| The request |
Pull out every text line from the items below word for word, leaving the pictures out.

BEGIN

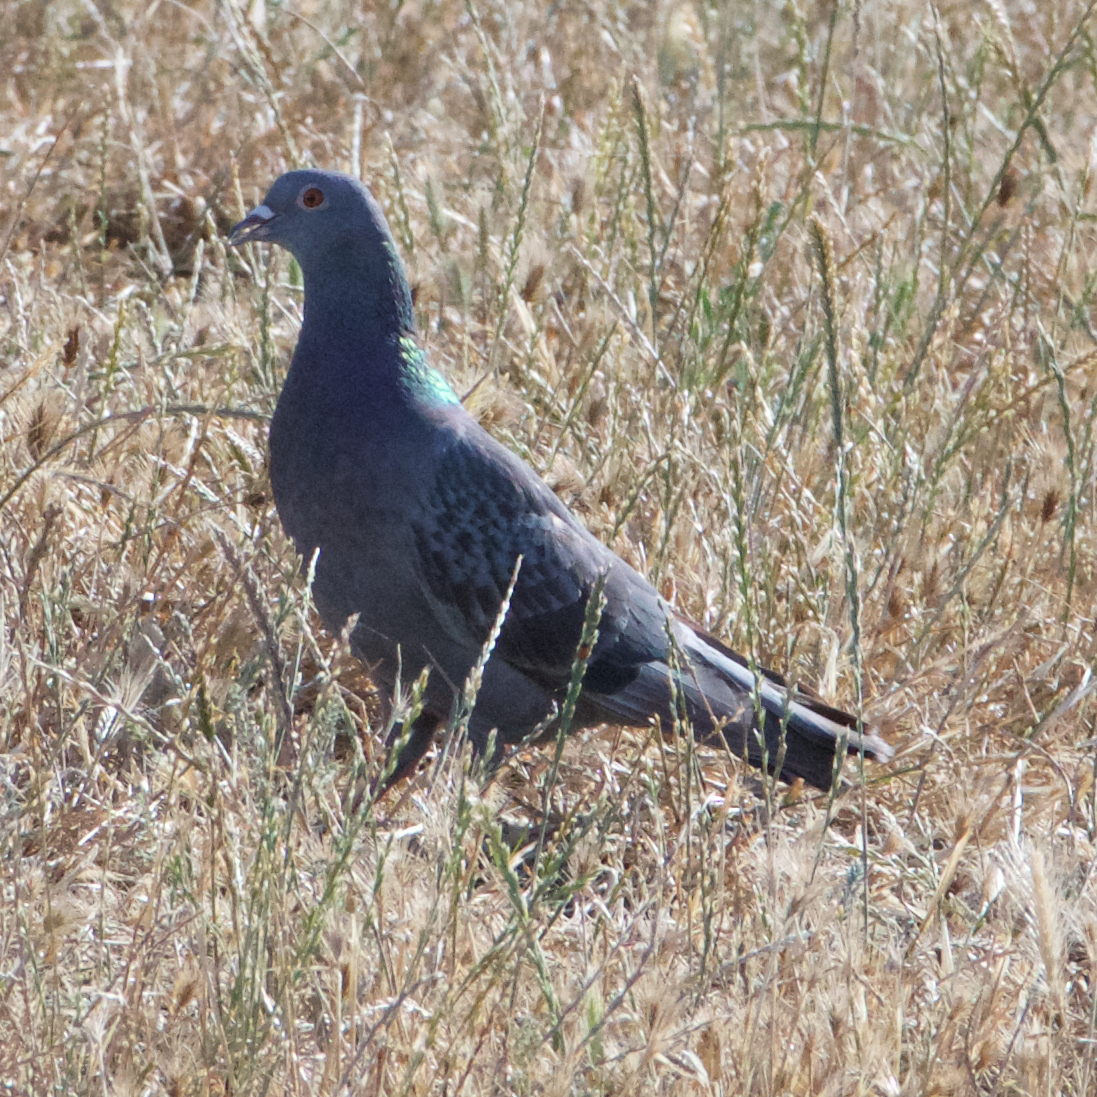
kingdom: Animalia
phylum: Chordata
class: Aves
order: Columbiformes
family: Columbidae
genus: Columba
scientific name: Columba livia
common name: Rock pigeon
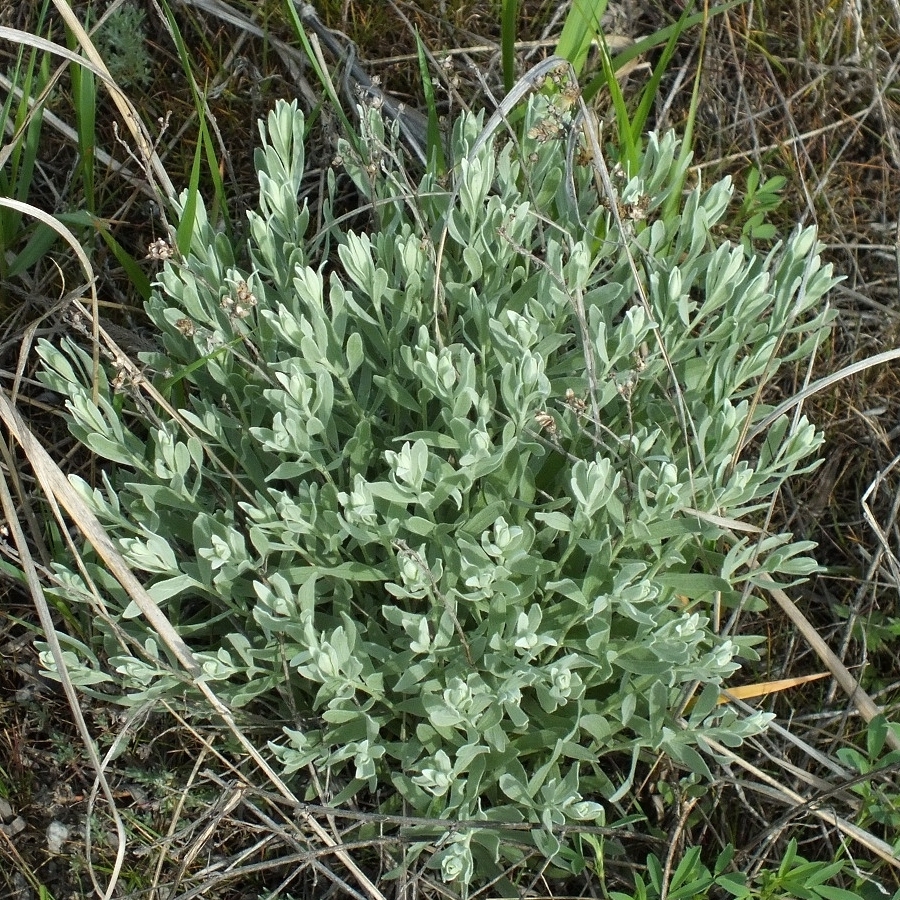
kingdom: Plantae
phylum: Tracheophyta
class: Magnoliopsida
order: Asterales
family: Asteraceae
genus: Galatella
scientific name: Galatella villosa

END

| Written response |
kingdom: Animalia
phylum: Chordata
class: Aves
order: Columbiformes
family: Columbidae
genus: Columba
scientific name: Columba livia
common name: Rock pigeon
kingdom: Plantae
phylum: Tracheophyta
class: Magnoliopsida
order: Asterales
family: Asteraceae
genus: Galatella
scientific name: Galatella villosa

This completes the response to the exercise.